Building a balanced binary tree from sorted input in O(n)

Writing about Knuth's literate programming book reminded me about when I met him (at a conference) and asked why the following algorithm wasn't in TAOCP. He grasped the algorithm from a ten-second description, and said it wasn't there because he didn't know about it. Good reason.

My TA at university (when I invented it for an exercise) wasn't aware of it either, but unlike Knuth, my TA didn't understand it. And I hadn't commented the code at all. Sigh.
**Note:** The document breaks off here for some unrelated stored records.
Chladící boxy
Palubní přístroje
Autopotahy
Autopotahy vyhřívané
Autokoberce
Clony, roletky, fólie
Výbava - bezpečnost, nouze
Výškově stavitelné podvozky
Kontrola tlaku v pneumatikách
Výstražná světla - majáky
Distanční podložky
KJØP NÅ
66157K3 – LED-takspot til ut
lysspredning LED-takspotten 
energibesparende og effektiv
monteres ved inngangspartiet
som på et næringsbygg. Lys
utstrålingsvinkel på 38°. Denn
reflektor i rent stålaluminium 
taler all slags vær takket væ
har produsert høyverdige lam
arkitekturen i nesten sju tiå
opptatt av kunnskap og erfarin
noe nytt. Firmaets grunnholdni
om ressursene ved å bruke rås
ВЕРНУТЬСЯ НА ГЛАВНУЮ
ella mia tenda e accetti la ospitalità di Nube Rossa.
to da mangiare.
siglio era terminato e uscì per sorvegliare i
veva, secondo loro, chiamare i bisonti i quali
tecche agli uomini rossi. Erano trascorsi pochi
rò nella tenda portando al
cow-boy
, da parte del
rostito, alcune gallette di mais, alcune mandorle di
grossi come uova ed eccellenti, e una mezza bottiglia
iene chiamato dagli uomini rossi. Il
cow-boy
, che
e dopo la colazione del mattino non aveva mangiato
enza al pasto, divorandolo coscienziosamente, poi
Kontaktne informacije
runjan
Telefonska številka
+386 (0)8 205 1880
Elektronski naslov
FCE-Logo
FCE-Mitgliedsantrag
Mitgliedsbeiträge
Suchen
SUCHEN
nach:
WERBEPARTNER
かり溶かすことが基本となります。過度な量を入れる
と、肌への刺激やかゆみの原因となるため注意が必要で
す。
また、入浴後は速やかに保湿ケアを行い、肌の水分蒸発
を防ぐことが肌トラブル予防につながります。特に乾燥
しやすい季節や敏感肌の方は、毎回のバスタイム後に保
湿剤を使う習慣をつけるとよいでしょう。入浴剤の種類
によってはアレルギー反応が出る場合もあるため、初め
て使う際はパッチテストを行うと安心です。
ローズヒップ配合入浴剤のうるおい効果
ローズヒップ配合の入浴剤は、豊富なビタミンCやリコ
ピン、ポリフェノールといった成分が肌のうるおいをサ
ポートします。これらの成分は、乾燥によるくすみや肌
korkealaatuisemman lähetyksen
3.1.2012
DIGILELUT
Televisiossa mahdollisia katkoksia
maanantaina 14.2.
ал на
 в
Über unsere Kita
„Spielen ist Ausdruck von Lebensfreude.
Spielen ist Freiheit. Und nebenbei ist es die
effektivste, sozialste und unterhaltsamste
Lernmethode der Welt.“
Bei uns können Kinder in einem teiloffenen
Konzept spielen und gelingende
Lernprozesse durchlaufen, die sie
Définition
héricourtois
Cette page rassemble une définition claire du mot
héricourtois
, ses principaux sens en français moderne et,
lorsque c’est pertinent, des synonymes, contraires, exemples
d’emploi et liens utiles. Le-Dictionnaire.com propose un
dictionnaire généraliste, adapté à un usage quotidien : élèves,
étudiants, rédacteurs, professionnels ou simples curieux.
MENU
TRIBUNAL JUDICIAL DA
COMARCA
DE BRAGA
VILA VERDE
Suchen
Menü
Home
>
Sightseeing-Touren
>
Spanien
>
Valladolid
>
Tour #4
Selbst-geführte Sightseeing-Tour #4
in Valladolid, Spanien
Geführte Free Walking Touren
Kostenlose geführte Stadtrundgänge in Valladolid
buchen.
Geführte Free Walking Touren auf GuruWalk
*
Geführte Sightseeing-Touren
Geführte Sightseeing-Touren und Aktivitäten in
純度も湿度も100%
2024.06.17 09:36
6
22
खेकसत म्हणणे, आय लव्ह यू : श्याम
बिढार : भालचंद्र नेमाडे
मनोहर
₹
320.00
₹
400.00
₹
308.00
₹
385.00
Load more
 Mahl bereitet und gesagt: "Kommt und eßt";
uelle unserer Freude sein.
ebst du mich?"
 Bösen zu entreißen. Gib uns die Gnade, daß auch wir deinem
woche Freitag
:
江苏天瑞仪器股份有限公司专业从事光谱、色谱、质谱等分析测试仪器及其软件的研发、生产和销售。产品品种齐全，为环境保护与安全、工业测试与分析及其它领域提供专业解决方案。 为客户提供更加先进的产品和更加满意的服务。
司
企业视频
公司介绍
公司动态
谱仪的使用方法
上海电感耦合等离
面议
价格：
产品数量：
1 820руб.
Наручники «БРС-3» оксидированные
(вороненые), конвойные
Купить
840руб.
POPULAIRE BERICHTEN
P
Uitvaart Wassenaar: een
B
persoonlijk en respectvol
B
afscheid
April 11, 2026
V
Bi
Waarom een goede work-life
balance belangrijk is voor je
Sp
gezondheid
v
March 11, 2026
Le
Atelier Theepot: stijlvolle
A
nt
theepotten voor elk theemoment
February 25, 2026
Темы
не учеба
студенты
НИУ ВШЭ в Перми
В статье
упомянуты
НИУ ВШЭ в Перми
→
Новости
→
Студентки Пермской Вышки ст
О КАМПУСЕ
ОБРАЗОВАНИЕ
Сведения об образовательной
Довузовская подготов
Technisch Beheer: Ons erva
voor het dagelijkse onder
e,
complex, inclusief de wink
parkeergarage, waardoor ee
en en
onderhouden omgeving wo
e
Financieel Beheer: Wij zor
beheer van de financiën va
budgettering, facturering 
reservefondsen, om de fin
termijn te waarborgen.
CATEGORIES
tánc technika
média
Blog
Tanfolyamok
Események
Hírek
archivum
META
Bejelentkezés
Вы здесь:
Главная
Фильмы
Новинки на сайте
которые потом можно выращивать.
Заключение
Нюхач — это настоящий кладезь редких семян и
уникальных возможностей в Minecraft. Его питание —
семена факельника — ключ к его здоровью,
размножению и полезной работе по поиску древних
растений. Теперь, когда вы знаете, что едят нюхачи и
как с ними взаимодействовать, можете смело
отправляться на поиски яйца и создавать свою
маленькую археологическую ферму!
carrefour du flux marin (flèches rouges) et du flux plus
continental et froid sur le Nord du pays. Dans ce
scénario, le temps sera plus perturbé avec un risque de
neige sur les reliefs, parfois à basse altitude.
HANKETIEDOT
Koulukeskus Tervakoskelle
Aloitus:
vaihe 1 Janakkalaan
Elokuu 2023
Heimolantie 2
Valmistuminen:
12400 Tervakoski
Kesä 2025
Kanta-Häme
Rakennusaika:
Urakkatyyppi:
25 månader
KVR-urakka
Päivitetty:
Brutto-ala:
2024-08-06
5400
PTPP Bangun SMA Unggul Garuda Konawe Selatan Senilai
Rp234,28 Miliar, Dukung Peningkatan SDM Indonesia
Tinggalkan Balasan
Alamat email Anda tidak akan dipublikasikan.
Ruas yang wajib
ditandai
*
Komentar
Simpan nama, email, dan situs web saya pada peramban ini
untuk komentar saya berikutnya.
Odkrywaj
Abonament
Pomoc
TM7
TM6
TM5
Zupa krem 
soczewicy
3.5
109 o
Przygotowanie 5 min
Here are some words in sorted order:

DecimalBinaryWord
100001name
200010next
300011non
400100of
500101on
600110one
700111other
801000perform
901001piece
1001010play
1101011reached
1201100row
1301101same
1401110scrambled
1501111so
1610000software
1710001still
1810010successful
1910011that
2010100the
2110101this
2210110title

You may observe that the boldfaced digits look like a binary tree. This property can be used to build a binary tree in O(n) given sorted input. Making an empty tree and repeatedly calling its insert operation is already quite fast, probably O(n log2(n)), so you may or may not care about the improvement. If the input happens to be in sorted order, lookups on a regular binary tree will be slow, but a tree built by this algorithm behaves well.

The algorithm:

  1. Make a zero-filled array a of node pointers, as big as the tree can be deep. log2(sizeof(void*)) is fine.
  2. For each item of input:
    1. Make a node with that input. Set its left and right children to null.
    2. Compute the node's proper level, l, by counting the number of zero bits below the least significant one bit.
    3. If l>0, and a[l-1] is filled, make the left pointer of your new node point to a[l-1] and clear a[l-1].
    4. If a[l+1] is filled, make its right pointer point to your new node.
    5. Set a[l] to the new node.
  3. Make a new variable, n, a pointer to a node. Set it to null.
  4. For each node in a, a[l], starting with a[0]:
    1. If a[l] is non-null, set a[l]'s right pointer to n, and set n to a[l].

At the end, n is the root of the tree.

A slight variation of the algorithm can be used to make sure the root has an almost equal number of left and right children.

Another variation can be used to rebalance an existing tree.